## What to produce
Reproduce the data below word for word, leaving out the pictures.

## Dataset extract
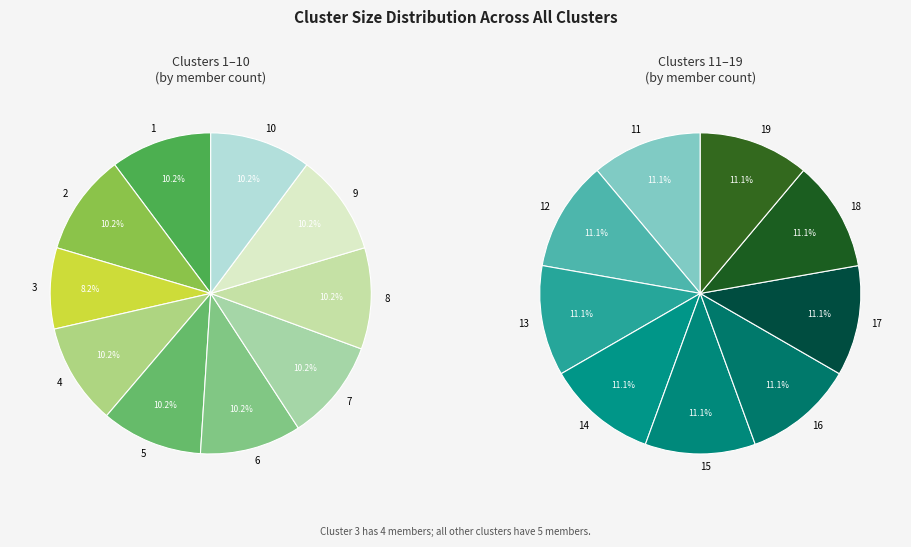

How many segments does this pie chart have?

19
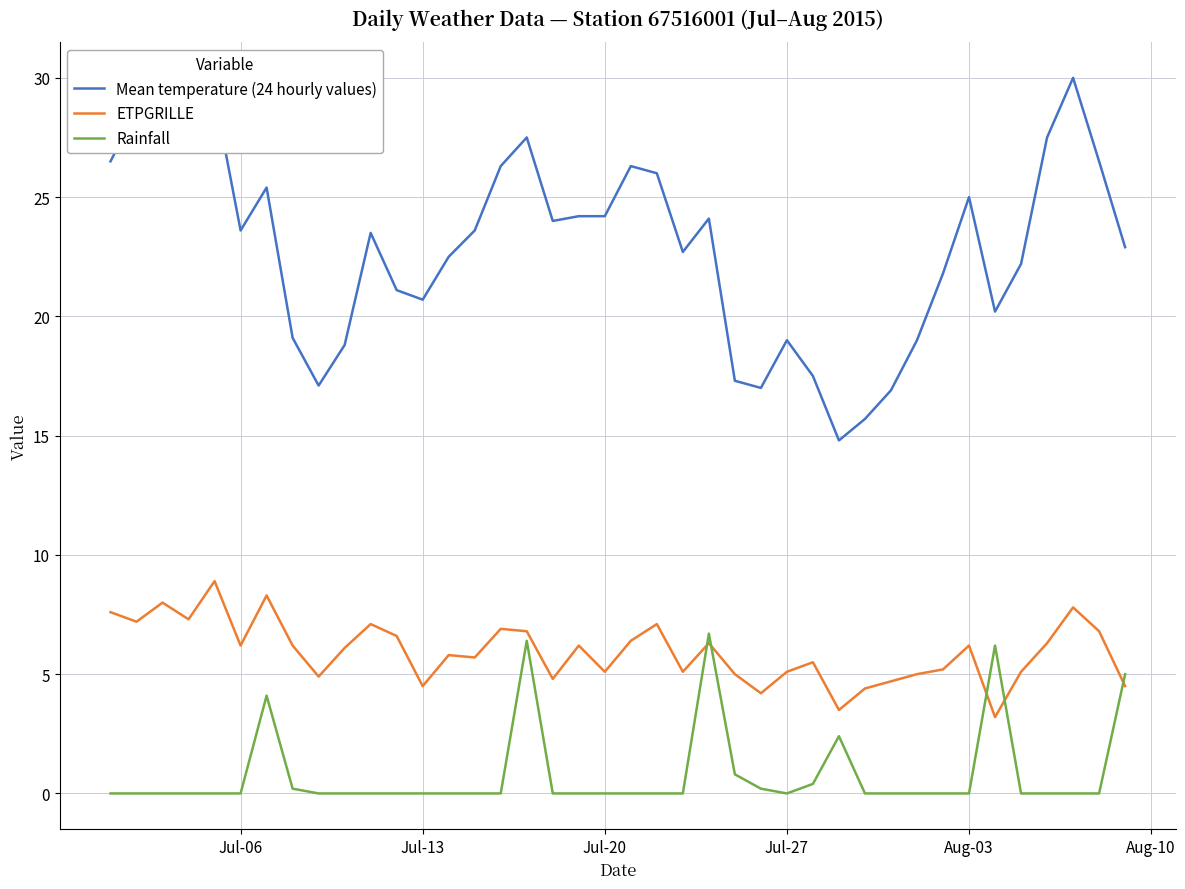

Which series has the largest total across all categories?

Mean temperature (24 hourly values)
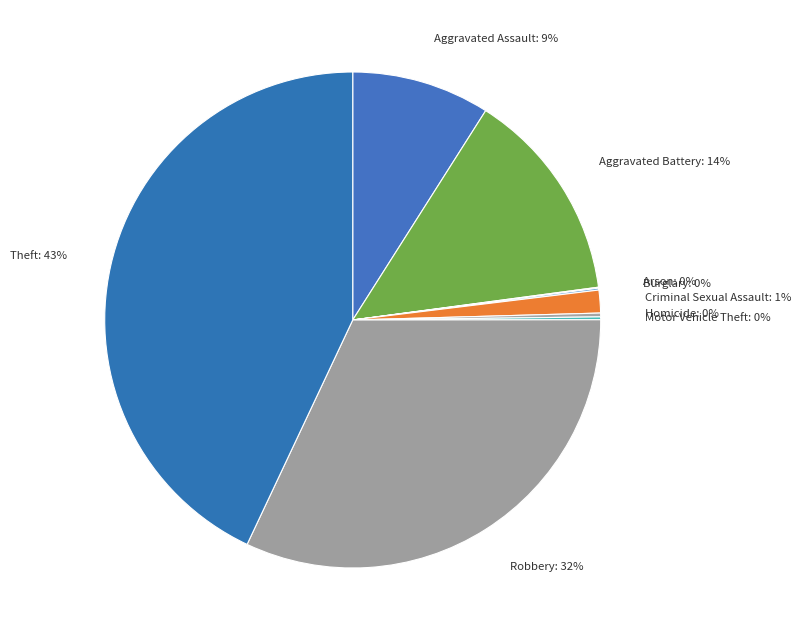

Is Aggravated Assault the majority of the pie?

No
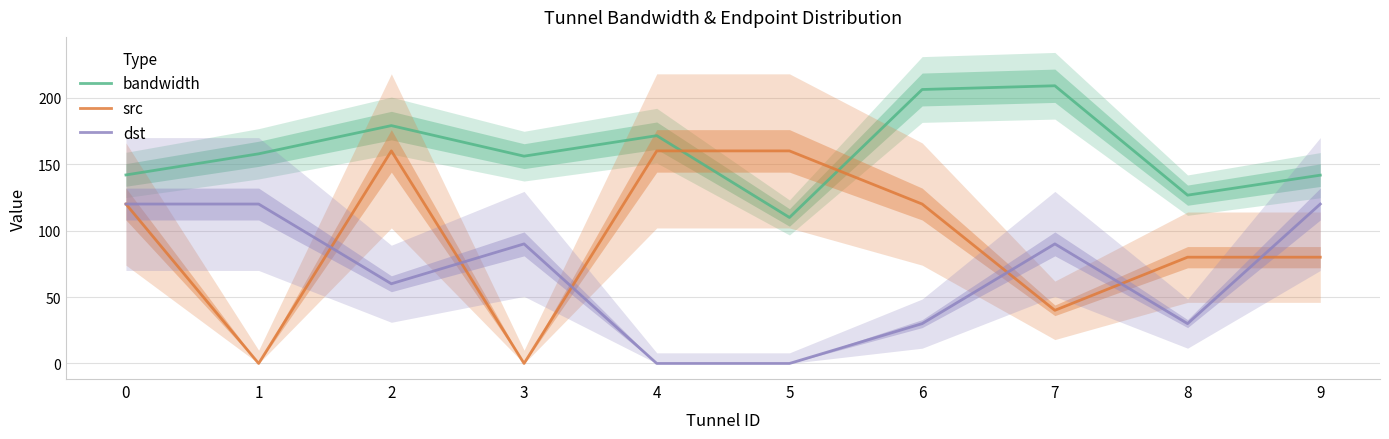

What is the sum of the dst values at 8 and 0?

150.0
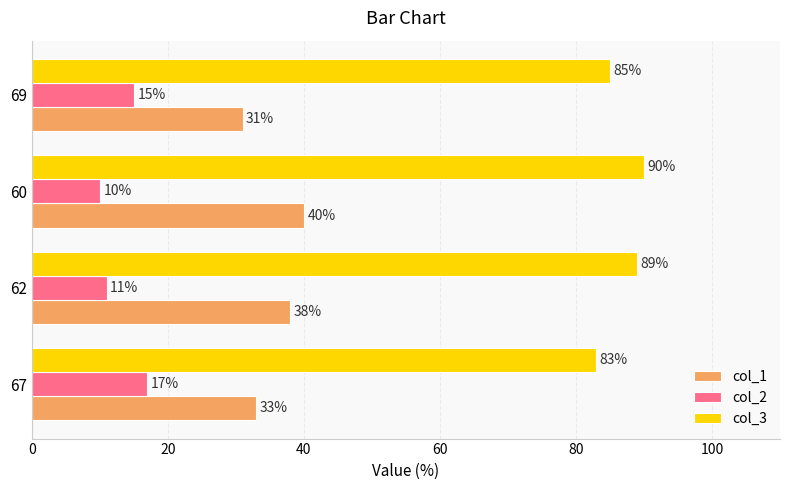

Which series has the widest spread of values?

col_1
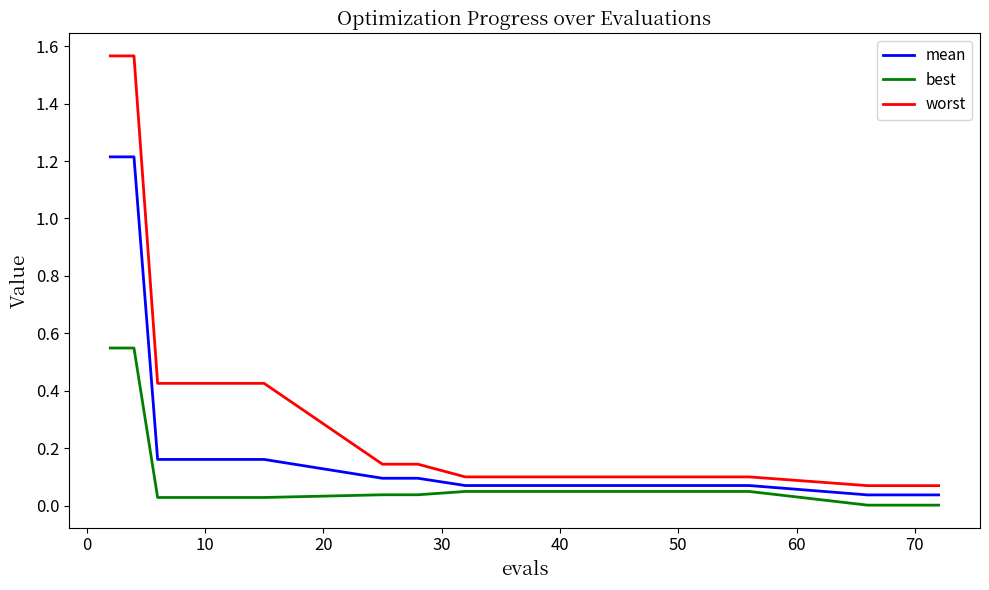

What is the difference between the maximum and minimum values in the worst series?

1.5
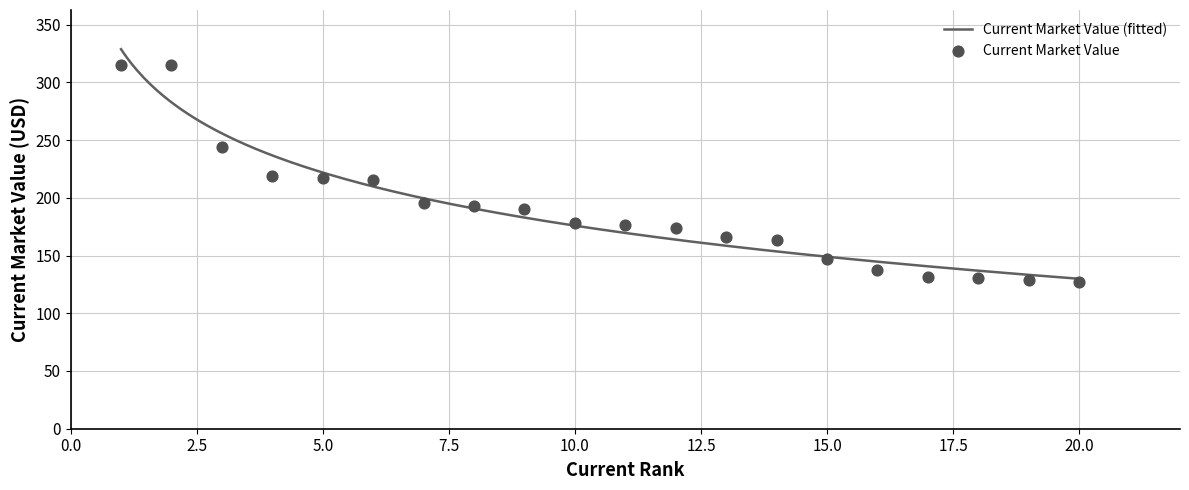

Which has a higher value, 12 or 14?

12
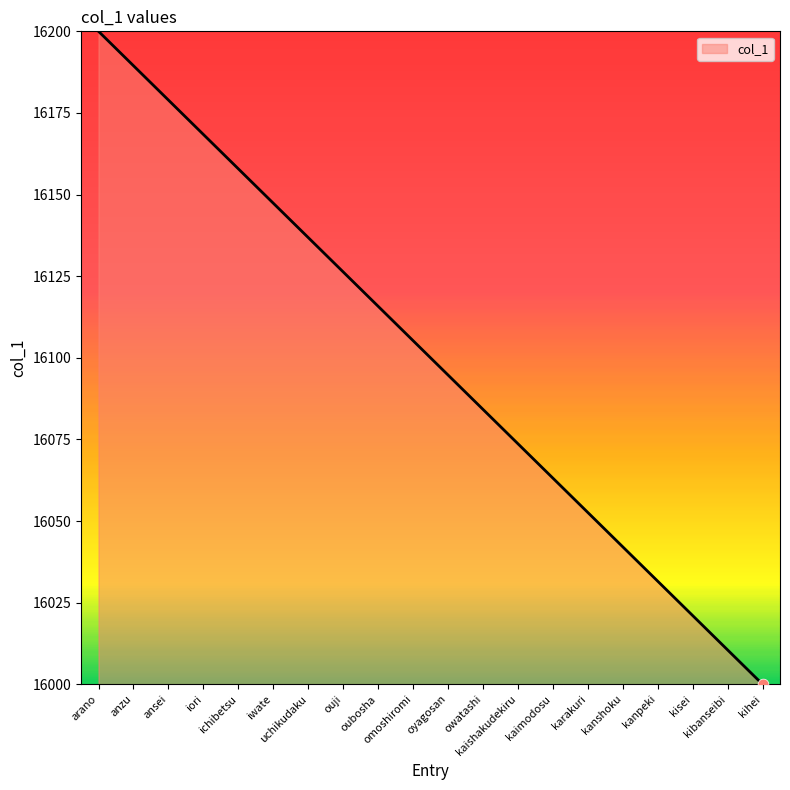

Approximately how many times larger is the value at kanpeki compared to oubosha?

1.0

## Solution to this exercise
How many segments does this pie chart have?

19

Which series has the largest total across all categories?

Mean temperature (24 hourly values)

Is Aggravated Assault the majority of the pie?

No

What is the sum of the dst values at 8 and 0?

150.0

Which series has the widest spread of values?

col_1

What is the difference between the maximum and minimum values in the worst series?

1.5

Which has a higher value, 12 or 14?

12

Approximately how many times larger is the value at kanpeki compared to oubosha?

1.0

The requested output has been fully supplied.